Illegal immigration has been a hot topic for many years now, most recently in light of Arizona’s new laws to try to deal with the problems they face. Early last year, Representative Stephen Sandstrom, of the Utah Legislature, drafted legislation that would attempt to deal with illegal immigration in Utah. Since the bill was first introduced, it has undergone many revisions and was finally heard in committee this last week as House Bill 70. We passed it out of committee on a 9-3 vote.
Ultimately this bill is an enforcement-only bill that requires law enforcement to verify lawful presence of those suspected of felonies and class A misdemeanors—the worst kind of crimes. If a suspect’s lawful presence in the country cannot be verified, law enforcement will contact ICE (Immigration and Customs Enforcement) and they will be given the prerogative to pick up the illegal immigrant or not. Often times ICE will not pick them up unless they are already wanted as a criminal re-entrant. So, this bill would engage local law enforcement in verifying lawful presence and assisting ICE in deporting those they’ve targeted for deportation.

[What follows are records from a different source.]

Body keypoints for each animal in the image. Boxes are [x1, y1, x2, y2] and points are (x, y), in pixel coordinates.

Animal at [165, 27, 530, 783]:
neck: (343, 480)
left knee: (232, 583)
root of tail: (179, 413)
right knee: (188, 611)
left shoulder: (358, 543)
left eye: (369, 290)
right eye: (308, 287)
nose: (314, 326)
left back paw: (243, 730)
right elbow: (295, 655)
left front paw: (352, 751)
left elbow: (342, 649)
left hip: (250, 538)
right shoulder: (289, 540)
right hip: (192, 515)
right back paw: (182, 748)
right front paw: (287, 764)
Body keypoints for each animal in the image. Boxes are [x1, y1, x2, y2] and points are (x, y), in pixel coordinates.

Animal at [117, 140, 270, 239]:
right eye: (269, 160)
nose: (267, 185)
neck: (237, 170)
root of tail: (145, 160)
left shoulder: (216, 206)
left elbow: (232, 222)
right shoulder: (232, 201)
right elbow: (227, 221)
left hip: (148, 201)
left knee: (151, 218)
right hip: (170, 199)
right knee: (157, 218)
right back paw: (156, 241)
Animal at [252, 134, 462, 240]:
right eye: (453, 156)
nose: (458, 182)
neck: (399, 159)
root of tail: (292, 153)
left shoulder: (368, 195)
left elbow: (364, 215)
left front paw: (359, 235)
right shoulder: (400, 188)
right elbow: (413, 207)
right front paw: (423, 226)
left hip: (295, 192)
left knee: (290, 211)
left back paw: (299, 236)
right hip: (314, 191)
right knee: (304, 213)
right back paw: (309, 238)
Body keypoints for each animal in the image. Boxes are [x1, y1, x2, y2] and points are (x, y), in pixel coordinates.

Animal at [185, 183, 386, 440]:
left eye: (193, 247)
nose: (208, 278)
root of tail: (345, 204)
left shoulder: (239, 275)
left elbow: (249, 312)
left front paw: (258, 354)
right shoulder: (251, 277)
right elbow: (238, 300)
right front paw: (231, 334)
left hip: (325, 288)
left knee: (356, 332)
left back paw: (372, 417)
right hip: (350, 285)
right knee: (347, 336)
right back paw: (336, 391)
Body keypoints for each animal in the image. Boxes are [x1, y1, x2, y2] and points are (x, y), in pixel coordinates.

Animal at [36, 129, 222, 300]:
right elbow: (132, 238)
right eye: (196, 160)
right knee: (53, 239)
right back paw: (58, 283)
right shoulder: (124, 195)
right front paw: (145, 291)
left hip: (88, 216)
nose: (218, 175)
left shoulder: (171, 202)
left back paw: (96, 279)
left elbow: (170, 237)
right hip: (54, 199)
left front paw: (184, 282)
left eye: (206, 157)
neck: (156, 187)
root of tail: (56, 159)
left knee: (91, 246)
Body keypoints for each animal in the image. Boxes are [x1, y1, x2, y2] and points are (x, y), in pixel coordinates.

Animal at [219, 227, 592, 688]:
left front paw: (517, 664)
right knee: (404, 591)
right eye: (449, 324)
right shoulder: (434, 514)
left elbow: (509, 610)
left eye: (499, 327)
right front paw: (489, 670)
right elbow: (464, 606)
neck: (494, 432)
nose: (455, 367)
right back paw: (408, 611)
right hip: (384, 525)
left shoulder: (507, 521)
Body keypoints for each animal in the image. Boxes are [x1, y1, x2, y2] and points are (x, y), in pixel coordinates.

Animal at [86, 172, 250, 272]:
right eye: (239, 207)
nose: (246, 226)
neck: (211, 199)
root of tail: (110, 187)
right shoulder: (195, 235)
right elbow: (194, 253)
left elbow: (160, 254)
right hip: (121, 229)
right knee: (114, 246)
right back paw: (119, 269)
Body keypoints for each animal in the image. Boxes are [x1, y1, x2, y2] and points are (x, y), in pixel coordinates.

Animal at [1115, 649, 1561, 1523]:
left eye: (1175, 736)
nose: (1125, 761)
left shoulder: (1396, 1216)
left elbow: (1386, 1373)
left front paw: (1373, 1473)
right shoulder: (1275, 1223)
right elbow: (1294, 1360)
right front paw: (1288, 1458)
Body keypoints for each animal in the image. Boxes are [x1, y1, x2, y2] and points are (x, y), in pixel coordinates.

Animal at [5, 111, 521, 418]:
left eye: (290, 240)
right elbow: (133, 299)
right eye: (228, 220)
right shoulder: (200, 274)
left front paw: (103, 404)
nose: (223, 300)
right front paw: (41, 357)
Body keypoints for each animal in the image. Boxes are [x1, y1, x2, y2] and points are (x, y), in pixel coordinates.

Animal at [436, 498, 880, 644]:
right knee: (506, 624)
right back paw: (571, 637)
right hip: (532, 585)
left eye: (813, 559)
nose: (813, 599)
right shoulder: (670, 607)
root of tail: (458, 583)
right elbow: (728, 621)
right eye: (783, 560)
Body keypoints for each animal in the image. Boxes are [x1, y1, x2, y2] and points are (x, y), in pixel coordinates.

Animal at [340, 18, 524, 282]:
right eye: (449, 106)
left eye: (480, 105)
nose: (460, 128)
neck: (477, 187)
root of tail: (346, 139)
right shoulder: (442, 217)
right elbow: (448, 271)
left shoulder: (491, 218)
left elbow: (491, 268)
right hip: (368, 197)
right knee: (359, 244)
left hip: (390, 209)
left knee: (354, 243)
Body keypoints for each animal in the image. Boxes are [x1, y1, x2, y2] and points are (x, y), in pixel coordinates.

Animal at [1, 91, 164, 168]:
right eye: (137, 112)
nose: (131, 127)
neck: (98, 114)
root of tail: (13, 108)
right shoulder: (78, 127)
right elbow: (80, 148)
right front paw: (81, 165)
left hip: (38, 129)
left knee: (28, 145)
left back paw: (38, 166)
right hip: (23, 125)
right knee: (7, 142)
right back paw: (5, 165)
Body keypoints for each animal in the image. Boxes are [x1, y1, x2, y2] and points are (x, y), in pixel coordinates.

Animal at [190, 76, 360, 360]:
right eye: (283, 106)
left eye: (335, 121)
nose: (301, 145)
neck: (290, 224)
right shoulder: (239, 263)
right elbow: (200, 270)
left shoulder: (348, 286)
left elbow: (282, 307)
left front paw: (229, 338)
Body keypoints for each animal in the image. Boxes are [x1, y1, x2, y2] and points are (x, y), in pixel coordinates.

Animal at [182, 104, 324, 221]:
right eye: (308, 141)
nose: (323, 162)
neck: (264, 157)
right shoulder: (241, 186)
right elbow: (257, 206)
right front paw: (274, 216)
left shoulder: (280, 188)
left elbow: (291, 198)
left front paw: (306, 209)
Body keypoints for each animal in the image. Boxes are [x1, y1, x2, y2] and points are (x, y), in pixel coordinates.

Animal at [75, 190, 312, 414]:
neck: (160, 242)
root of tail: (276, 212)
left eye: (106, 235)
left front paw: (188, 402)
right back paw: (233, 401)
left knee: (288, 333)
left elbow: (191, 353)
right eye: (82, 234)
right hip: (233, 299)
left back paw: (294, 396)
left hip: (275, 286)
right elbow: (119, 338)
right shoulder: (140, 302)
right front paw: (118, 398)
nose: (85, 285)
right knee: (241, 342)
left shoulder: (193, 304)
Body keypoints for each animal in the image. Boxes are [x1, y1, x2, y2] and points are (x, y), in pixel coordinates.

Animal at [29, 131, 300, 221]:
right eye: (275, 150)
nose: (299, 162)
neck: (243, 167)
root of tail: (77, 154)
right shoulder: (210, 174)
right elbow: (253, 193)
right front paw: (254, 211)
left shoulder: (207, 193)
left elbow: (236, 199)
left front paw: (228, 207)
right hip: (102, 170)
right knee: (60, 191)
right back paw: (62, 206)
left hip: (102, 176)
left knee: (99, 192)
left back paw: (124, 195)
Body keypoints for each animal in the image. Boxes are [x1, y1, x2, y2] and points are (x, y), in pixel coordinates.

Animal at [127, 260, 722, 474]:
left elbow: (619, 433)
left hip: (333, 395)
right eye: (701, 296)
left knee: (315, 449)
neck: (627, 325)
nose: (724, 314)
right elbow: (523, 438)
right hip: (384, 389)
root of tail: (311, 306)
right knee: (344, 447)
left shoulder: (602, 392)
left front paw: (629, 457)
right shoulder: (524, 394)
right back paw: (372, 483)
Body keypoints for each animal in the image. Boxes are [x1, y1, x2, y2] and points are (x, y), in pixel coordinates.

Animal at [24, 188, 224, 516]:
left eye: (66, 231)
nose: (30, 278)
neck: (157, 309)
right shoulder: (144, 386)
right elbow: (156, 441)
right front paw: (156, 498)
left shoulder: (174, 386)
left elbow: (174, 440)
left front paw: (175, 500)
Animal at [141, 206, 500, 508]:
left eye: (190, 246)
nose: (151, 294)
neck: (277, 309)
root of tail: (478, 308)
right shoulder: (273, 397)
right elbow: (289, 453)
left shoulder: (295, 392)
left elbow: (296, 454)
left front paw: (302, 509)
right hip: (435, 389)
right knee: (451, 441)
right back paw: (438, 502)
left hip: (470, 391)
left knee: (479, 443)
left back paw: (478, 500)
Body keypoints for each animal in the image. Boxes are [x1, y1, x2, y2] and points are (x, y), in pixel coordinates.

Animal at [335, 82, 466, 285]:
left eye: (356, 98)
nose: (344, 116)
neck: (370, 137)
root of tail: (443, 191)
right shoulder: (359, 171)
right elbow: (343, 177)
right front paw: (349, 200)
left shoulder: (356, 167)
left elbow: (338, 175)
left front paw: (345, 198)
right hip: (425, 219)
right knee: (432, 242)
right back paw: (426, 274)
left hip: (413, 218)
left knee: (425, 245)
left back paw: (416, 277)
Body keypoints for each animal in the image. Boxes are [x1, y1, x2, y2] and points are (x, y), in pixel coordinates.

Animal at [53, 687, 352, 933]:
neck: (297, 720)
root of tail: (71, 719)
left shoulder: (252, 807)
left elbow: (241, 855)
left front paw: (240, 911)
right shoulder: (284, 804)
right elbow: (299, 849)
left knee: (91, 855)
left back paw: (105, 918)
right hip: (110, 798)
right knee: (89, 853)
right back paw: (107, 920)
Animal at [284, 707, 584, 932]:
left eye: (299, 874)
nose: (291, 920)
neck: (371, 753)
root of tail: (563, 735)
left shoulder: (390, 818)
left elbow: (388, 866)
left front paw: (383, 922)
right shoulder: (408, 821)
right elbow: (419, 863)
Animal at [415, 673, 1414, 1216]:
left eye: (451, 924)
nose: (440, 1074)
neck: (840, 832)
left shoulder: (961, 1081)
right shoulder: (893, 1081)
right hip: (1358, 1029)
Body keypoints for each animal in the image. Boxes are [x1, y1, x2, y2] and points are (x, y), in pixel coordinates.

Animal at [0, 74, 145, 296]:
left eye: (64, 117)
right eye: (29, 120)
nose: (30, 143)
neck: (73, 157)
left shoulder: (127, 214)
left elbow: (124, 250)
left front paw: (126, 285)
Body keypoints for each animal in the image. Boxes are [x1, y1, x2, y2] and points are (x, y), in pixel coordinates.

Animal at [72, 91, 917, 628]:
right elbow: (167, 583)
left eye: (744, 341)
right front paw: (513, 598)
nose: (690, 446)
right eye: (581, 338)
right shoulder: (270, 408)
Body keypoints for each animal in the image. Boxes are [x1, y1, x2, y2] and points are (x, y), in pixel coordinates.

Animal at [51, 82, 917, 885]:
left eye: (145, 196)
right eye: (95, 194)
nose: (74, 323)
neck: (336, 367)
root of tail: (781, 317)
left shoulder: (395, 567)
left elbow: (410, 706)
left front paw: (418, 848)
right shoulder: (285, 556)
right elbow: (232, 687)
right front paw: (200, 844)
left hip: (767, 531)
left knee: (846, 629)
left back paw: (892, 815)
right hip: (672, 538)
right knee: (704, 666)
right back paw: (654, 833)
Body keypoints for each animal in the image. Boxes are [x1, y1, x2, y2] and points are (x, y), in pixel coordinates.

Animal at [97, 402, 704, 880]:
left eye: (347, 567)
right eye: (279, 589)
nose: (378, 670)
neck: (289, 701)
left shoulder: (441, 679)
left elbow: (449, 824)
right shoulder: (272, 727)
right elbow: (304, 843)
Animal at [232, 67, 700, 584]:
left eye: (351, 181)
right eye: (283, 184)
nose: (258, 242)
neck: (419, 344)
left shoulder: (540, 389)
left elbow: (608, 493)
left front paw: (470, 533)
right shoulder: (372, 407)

The sponsor sees the bill as a deterrent to illegal immigration. There are a few reasons that we might want to deter illegal immigration. For example, the costs incurred by the state to educate, provide services, and incarcerate undocumented persons are great. As one example, the Legislative Auditor General did a study and found that the costs of educating undocumented children in the state of Utah for fiscal year 2006 ranged between 54.9 and 85.4 million dollars from state and local tax revenue (does not include federal funds). Some estimates are that those costs currently reach between 120 and 140 million dollars. Additionally, as of January 2011, illegal aliens account for 5.88% of inmate population in Utah. In 2009 ICE detained inmates in Utah cost the state almost 20 million dollars. Perhaps most concerning is that illegal immigrants often spend their lives “living in the shadows” of our society, unable and unwilling to avail themselves of the full benefits of citizenship in this country and the protections of the law. I sat for several years on the Cache Valley Multi-Cultural Center Board of Directors. My experience there tells me that when immigrants come to this country legally and learn the language and assimilate to the customs, culture, and laws of this country they stand the greatest chance for success for themselves and their children.
Despite what others will say about this bill, I don’t believe the new would-be laws will offer much in the way of deterrents. Illegal immigration happens because there is a market for their labor and the front door is broken. However, I voted for HB70 in committee because I feel like it is focused on targeting and deporting those illegal immigrants who are committing the worst kind of crimes in our state.